An honest Android game is hard to find. Most are “free,” except with in-app purchases. It’s like buying an apple “for free” at a supermarket and then paying $0.85 to eat it – what’s “free” about that? Free-to-play, free-to-eat, whatever – the mobile gaming world is full of cutthroat pirates obsessed with the word candy and unconcerned with your experience. Every now and then you get lucky with something like Plants vs. Zombies 2, only to see its makers experiment with pay-to-win lawn mowers.
What a weird feeling it is then when you find a game that doesn’t have any IAP – especially when it so easily could have implemented them to squeeze for you $50 here or there. The cross-platform Out There is at once a throwback to a different type of gaming business model and one hopes a foreshadowing of what’s possible for high-quality mobile games. It only costs $3.99, and despite its labeling in Google Play, there aren’t any IAP.

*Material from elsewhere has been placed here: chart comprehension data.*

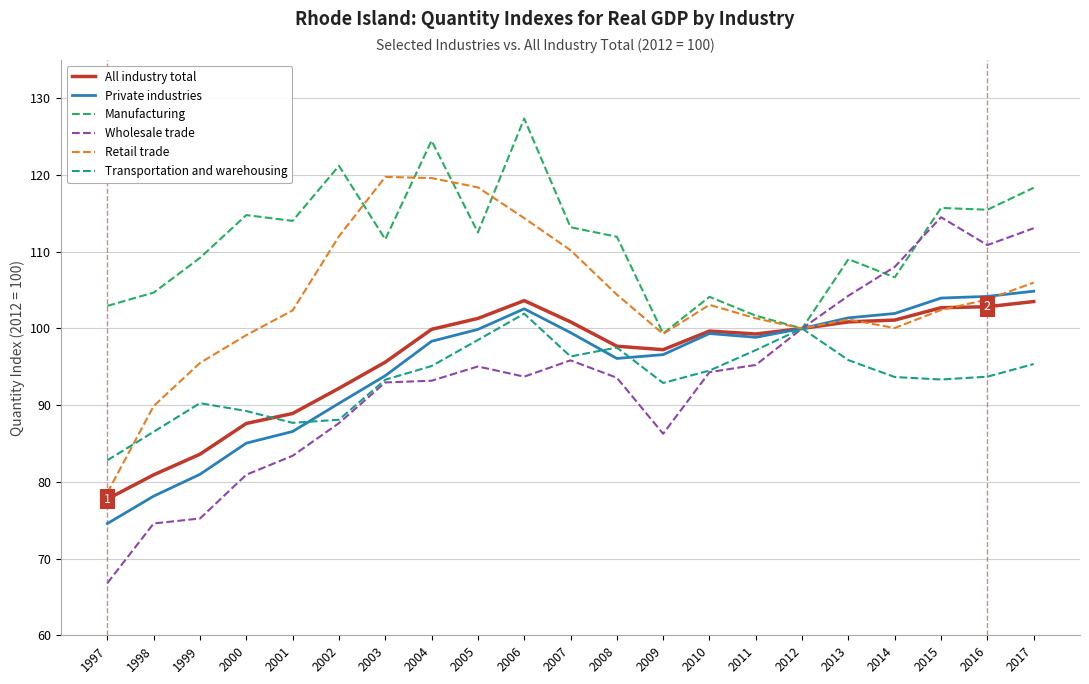

What is the difference between the highest and lowest values at 2013?

13.2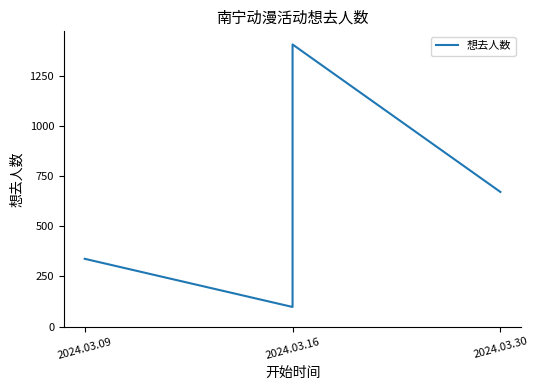

Reading left to right, list all the values displayed in this chart.

338	98	1406	671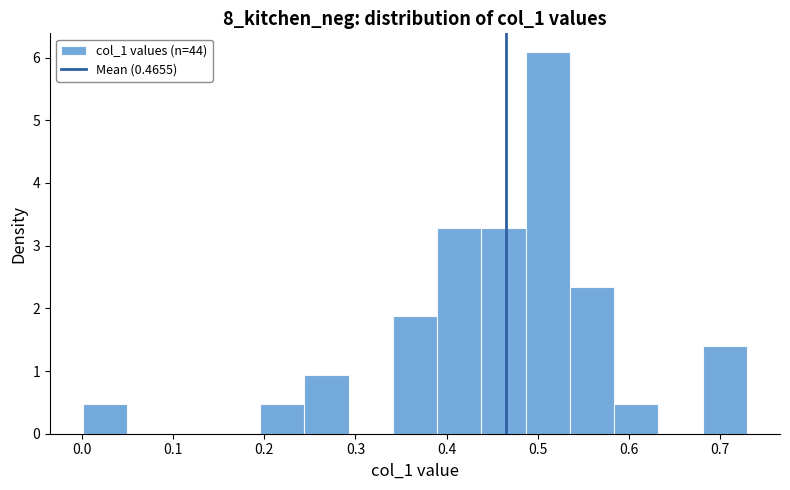

Which range on the x-axis has the tallest bar?

0.49 to 0.54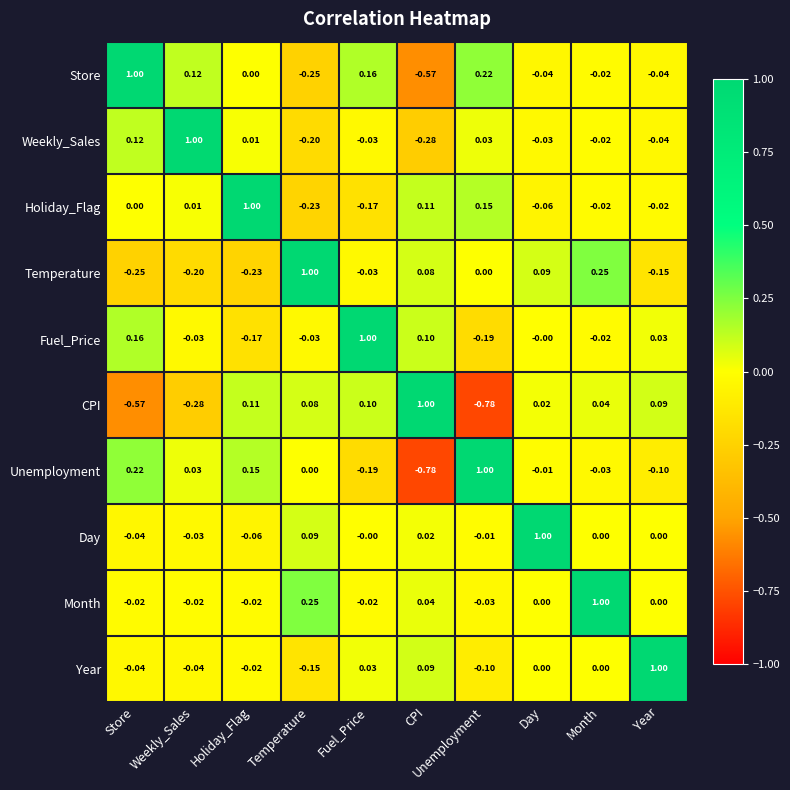

At how many categories does at least one series exceed 0?

10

Out There is exquisitely made. The graphics resemble a comic book, with lushly colored sci-fi landscapes. The soundtrack is creepy and beautiful, or basically what you would expect for a deep-space survival adventure. It’s the 22nd century and your character has awoken from cryogenic slumber (having fared better than Ted Williams, apparently) and has to make his way from one galaxy to the next.
Right from the start, Out There has that feeling of there being a long quest ahead, which I don’t always get from mobile games that seem not to look beyond what you’re going to do 5 minutes from now when you run out of rubies/coins/donuts. There’s a dot way across the galaxy and you’ve got to get there, overcoming all sorts of hazards and misfortune along the way.

Your ship has several main resources – hull strength, fuel, and oxygen. Each one of these depletes as you travel from star system to star system. See what I mean about there being a golden opportunity for IAP here? But Out Here splendidly doesn’t take it. Instead, you can only acquire each element (H/He for fuel; O for oxygen; and Fe for hull and equipment repair) by harvesting them from stars and planets. How novel.
There’s a lot of risk/reward calculus in Out There. For example, you can drill into a planet’s surface to get iron and other metals, but doing so uses some fuel and carries the risk of breaking your drill, in which case you’ll have to use iron (what you were likely trying to acquire in the first place) to repair it. Your cargo hold is limited, with only a few slots and a cap of 20 units on each of the essential elements. It’s possible to dismantle equipment to make room and harvest elements, but doing so could leave you missing a module you’ll wish you had later on.

Traveling through the lonely cosmos of Out There is dangerous. In other words, prepare for a lot of game over’s. You might spin off course and take a bunch of hull damage, or your light speed warp between worlds may fail, leaving you short 20+ fuel and no further along in your quest. The game also has a choose-your-own-adventure element to it, in which you pick one branch on a path and never really know if a choice will net you a nice resource bonus or end your game prematurely.
Out There is exceedingly difficult and unpredictable, and you’ll need a lot of luck to get through it safely. But this isn’t Candy Crush luck – you won’t make it all the way to your destination without putting in some dedicated planning.

It reminds me of all the hours I logged as a kid playing Space Quest V: The Next Mutation, another tough trek (heh) that owed a lot to classic sci-fi and burnished its loopy puzzles with gorgeous artwork. Out There isn’t an adventure game per se, but its long-form, challenging characteristics make it feel like an adventurer gamer’s take on Faster Than Light or Mass Effect.